Ecosyste.ms: Awesome

An open API service indexing awesome lists of open source software.

Awesome Lists | Featured Topics | Projects

https://github.com/dfreelon/news_extract

Python module to extract articles from NexisUni and Factiva.
https://github.com/dfreelon/news_extract

Last synced: 3 months ago
JSON representation

Python module to extract articles from NexisUni and Factiva.

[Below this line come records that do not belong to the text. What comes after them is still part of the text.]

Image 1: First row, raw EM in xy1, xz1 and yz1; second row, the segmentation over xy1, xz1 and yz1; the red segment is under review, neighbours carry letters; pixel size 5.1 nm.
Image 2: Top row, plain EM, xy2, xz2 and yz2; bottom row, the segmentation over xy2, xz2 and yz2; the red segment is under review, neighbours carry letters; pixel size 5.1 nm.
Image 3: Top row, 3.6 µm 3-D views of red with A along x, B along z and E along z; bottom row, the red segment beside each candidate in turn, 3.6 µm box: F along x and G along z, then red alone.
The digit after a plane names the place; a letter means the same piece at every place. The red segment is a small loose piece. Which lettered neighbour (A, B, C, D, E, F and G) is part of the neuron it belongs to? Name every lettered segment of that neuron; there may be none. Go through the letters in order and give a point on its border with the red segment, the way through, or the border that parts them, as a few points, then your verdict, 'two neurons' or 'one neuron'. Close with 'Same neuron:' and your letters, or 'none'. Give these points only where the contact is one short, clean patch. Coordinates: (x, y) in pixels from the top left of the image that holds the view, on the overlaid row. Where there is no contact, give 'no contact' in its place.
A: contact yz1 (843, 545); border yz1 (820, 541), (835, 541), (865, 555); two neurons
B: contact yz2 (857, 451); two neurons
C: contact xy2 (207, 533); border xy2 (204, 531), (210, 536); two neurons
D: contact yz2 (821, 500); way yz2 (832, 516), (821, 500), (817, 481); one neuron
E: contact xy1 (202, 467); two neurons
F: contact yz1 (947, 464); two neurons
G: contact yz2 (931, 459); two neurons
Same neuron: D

Awesome Lists containing this project

README

        

# news_extract
Python module to extract articles from NexisUni and Factiva.

## Requirements

* Python 3
* [pandas](https://pandas.pydata.org/)

## Installation

```pip install news_extract```

## Overview

```news_extract``` allows the output of the NexisUni and Factiva databases to be imported into Python. **Note, you must export your documents manually first! This module does not scrape the databases directly; rather, it extracts articles and associated metadata from pre-exported output files.** To use it, you must subscribe to at least one of these databases and use the following instructions to export your articles from each database:

### NexisUni export instructions

1. Make sure you are exporting full documents with no attachments, not just the results list.
2. Export in RTF format. (Note: you can export up to 100 articles at a time if you create an individual NexisUni account and change your personal settings accordingly.)
3. Save documents in a single file.
4. Uncheck all options on the "Formatting Options" tab.

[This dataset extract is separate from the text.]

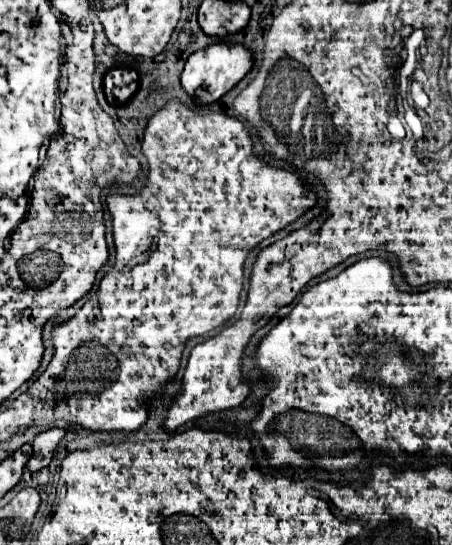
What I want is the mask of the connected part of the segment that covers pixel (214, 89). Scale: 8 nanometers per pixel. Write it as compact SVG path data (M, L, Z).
M212 44L194 52L182 72L182 88L196 98L200 104L212 104L220 100L228 90L232 90L254 66L252 50L242 44Z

### Factiva export instructions

1. For Factiva, you must export your documents using the Firefox browser.
2. After conducting your search, click the "View Selected Articles" button that looks like an eye.
3. On the right, click the "Display Options" text and select "Full Article/Report plus Indexing."
4. Click the "Format for Saving" button that looks like a 3.5" floppy disk and select "Article Format."
5. On the resulting page, select "Save Page As..." from the Firefox menu.
6. In the "Save as type" dropdown, select "Text Files" and save your file.
7. [This animated gif](https://rtemis.hypotheses.org/files/2017/02/Factiva-animated-tutorial.gif) shows how to do steps 2-4 (warning: French)

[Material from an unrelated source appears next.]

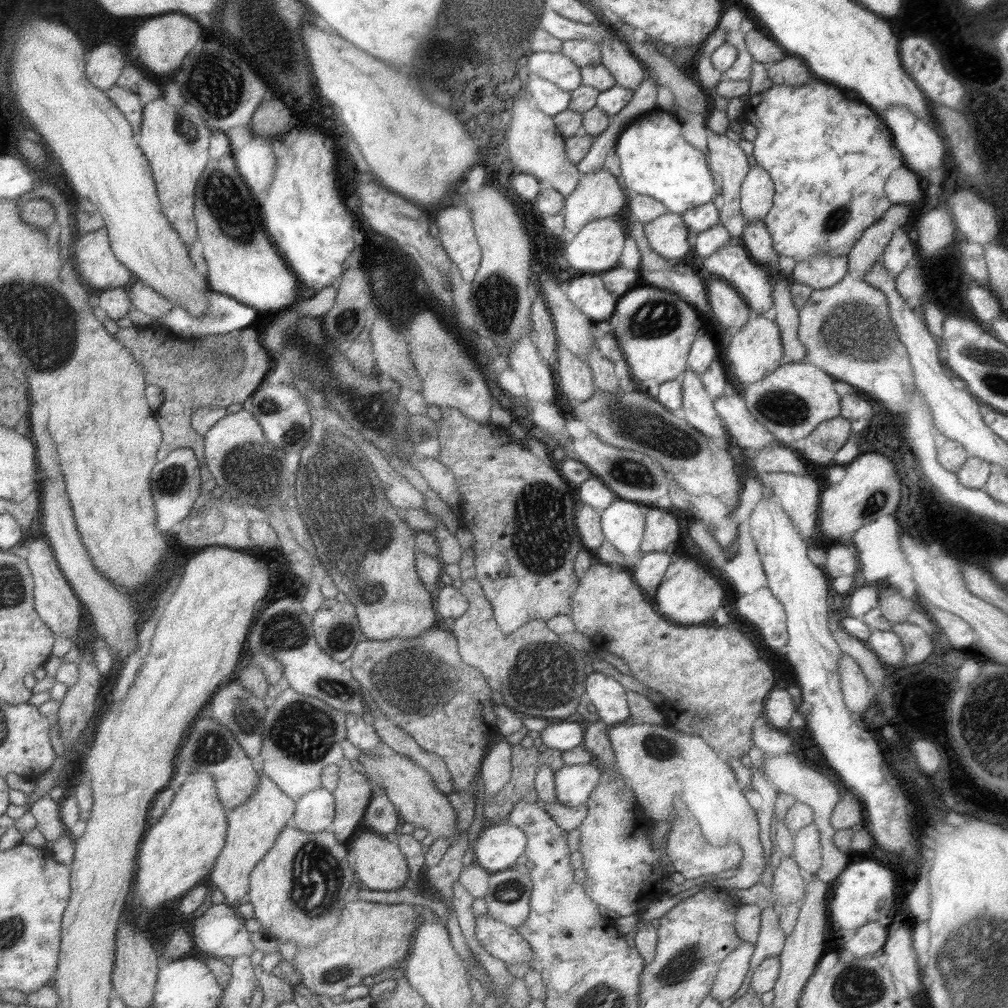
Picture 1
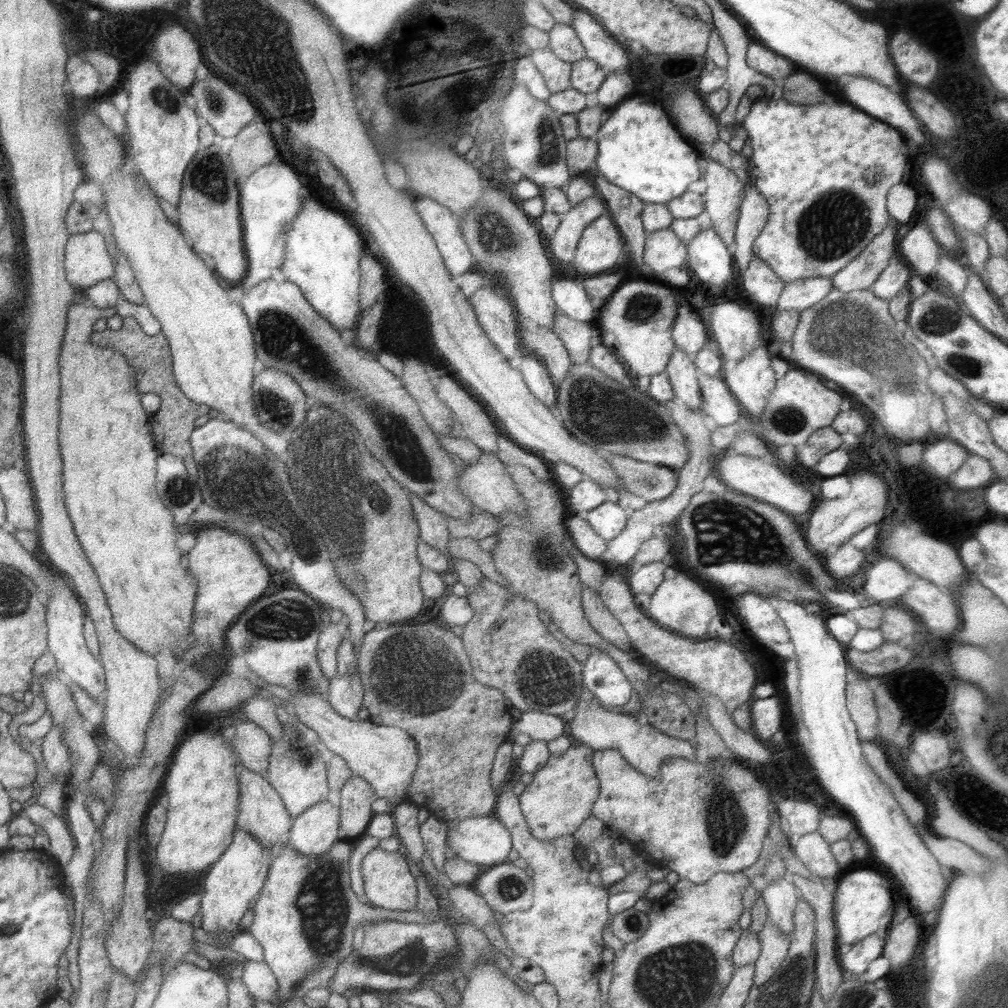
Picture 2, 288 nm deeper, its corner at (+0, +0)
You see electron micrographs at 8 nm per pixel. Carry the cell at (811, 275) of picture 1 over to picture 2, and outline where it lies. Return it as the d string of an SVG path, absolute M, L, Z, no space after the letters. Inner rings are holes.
M799 278L795 282L787 282L775 308L779 310L795 310L803 312L823 300L833 290L833 282L829 278Z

Once you've exported your file(s), you can do the following:

```python
import news_extract as ne
nu_file = 'results1.rtf' #file exported from NexisUni
fc_file = 'results2.txt' #file exported from Factiva
nu_data = ne.nexis_rtf_extract(nu_file)
fc_data = ne.factiva_extract(fc_file)

print(nu_data[0].keys()) #view field names for NexisUni articles
print(fc_data[0].keys()) #view field names for first Factiva article

for i in nu_data:
print(i['HEADLINE']) #show all NexisUni headlines
for i in fc_data:
print(i['HD']) #show all Factiva headlines
```

## Output

Both ```nexis_rtf_extract``` and ```factiva_extract``` return lists of dicts wherein each dict corresponds to an article. The dict keys are field names, while the dict values are the metadata. One major difference between the two functions is that ```nexis_rtf_extract``` outputs the same set of metadata for all articles, while ```factiva_extract``` auto-extracts the specific field names and values attached to each article. This is due to differences in how the two types of export files are formatted.

## Combining Factiva and NexisUni output

### Converting fieldnames

You can use the function ```fix_fac_fieldnames``` to convert Factiva fieldnames to their longer and more descriptive NexisUni equivalents like so:

```python
#note that this will only convert eight common field names, leaving the rest intact
fc_converted = ne.fix_fac_fieldnames(fc_data)
```

### Merging Factiva and NexisUni data into a single Pandas variable

If you want to analyze data from NexisUni and Factiva in the same project, here's how to do it:

```python
nu_plus_fc = nu_data + fc_converted
combined = ne.news_export(nu_plus_fc)
```

The ```news_export``` function performs several operations, including removing duplicates (using a custom algorithm based on the Jaccard coefficient and time of publication) and resolving conflicts between articles with different metadata fields. For the latter, the function attempts to export all fields included in at least half the articles by default. This proportion can be adjusted using the ```field_threshold``` parameter, which accepts proportions between 0 and 1. 0 will attempt to include every metadata field present in at least one article, while 1 will include only those fields present in all articles.

By default, ```news_export``` returns a Pandas DataFrame containing the output data. You can save individual JSON files to disk (i.e. one article per file) by setting the ```to_pandas``` parameter to ```False```.